§ **TEXTO MOSTRADO**:
========================

Con estas afirmaciones, el Secretario General de la Asociación Nacional Judicial (ASONAL), Iván Motta Motta introduce la posición de la organización sobre el problema de la inseguridad.
El dirigente dé ASONAL, entidad que aglutina 15.000 empleados de la rama jurisdiccional, es muy enfático en señalar la necesidad de una reforma, como una de las medidas que pueden contribuir a evitar que se continúe deteriorando el sistema democrático. Sin embargo, y a pesar de que son partidarios de ella, históricamente ninguna reforma ha consultado la opinión de magistrados,jueces o abogados.
"El país la necesita. Pero estamos en contra de la reforma que pretendió implantar este gobierno, porque no responde a las necesidades de la justicia, porque no hay una policía judicial capacitada, porque es represiva e introduce la politización en los nombramientos".

========================

[Datos de diferencias de diseño]
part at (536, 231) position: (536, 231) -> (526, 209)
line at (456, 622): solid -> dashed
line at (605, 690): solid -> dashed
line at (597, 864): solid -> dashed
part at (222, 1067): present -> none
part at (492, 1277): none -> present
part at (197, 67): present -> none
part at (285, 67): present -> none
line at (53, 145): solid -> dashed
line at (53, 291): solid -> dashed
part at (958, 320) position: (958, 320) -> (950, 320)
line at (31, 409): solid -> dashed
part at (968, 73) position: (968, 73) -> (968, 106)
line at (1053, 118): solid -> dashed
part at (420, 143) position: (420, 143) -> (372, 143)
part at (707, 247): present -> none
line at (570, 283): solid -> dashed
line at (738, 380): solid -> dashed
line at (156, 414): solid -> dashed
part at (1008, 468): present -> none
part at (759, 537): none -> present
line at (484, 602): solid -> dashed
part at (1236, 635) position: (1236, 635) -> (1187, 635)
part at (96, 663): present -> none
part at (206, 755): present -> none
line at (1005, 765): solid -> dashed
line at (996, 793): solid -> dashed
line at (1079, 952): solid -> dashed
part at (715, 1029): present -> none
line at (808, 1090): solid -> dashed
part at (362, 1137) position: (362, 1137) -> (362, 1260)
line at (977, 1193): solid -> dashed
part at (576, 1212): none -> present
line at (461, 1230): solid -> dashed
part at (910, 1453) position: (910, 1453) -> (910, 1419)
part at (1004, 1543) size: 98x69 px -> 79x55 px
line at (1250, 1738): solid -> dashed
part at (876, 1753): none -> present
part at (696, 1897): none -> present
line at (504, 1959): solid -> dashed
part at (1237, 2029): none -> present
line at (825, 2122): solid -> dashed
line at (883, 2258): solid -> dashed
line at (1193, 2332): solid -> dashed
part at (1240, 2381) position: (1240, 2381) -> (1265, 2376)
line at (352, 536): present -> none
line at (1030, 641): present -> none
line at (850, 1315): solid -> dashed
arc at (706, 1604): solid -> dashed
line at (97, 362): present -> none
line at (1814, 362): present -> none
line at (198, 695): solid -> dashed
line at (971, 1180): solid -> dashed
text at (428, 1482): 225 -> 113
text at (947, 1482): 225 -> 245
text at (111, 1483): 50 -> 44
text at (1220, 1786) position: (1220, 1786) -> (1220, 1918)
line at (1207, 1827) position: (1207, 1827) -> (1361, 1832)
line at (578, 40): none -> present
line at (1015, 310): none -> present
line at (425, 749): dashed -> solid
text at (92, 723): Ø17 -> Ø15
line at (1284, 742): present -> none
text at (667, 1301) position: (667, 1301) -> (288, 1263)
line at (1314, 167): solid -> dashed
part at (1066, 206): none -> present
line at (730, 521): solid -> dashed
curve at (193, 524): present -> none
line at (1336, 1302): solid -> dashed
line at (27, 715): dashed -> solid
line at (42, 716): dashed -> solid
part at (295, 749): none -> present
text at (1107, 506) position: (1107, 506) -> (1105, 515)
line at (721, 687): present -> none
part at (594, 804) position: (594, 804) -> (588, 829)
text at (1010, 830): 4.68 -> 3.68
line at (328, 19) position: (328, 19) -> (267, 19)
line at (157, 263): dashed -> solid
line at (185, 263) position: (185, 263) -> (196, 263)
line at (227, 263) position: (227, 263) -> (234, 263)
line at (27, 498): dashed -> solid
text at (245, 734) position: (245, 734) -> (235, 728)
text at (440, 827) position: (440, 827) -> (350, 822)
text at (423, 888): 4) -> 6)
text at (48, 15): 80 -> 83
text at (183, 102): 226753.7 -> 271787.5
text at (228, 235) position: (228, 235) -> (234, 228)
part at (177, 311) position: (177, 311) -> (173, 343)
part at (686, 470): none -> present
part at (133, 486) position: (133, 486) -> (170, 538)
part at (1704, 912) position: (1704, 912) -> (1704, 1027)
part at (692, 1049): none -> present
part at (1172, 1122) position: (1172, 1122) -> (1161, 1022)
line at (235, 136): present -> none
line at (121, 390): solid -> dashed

========================

§ **TAREAS**:
[a] Indica si cada afirmación concuerda con el texto sobre ASONAL: (i) ASONAL agrupa a 15.000 empleados de la rama jurisdiccional; (ii) las reformas han consultado históricamente la opinión de los magistrados; (iii) la organización apoya la reforma que pretendió implantar este gobierno. Responde sí o no y cita textualmente las palabras que lo deciden.
[b] Responde con los datos del texto sobre ASONAL:
(i) ¿Qué cargo ocupa Iván Motta Motta en la organización?
(ii) ¿Cuántos empleados aglutina ASONAL?
(iii) Según la cita final, ¿qué clase de policía no hay?
[c] Reproduce sin cambios el pasaje del texto sobre ASONAL que comienza en las palabras que contienen "El dirigente dé" y termina después de "magistrados,jueces o abogados.".
Este material proviene de otra fuente.

§ **RESPUESTAS ESPERADAS**:
[a]
(i) Sí: "entidad que aglutina 15.000 empleados de la rama jurisdiccional".
(ii) No: "históricamente ninguna reforma ha consultado la opinión de magistrados".
(iii) No: "estamos en contra de la reforma que pretendió implantar este gobierno".

[b]
(i) Es el Secretario General.
(ii) Aglutina a 15.000 empleados.
(iii) No hay una policía judicial capacitada.

[c]
El dirigente dé ASONAL, entidad que aglutina 15.000 empleados de la rama jurisdiccional, es muy enfático en señalar la necesidad de una reforma, como una de las medidas que pueden contribuir a evitar que se continúe deteriorando el sistema democrático. Sin embargo, y a pesar de que son partidarios de ella, históricamente ninguna reforma ha consultado la opinión de magistrados,jueces o abogados.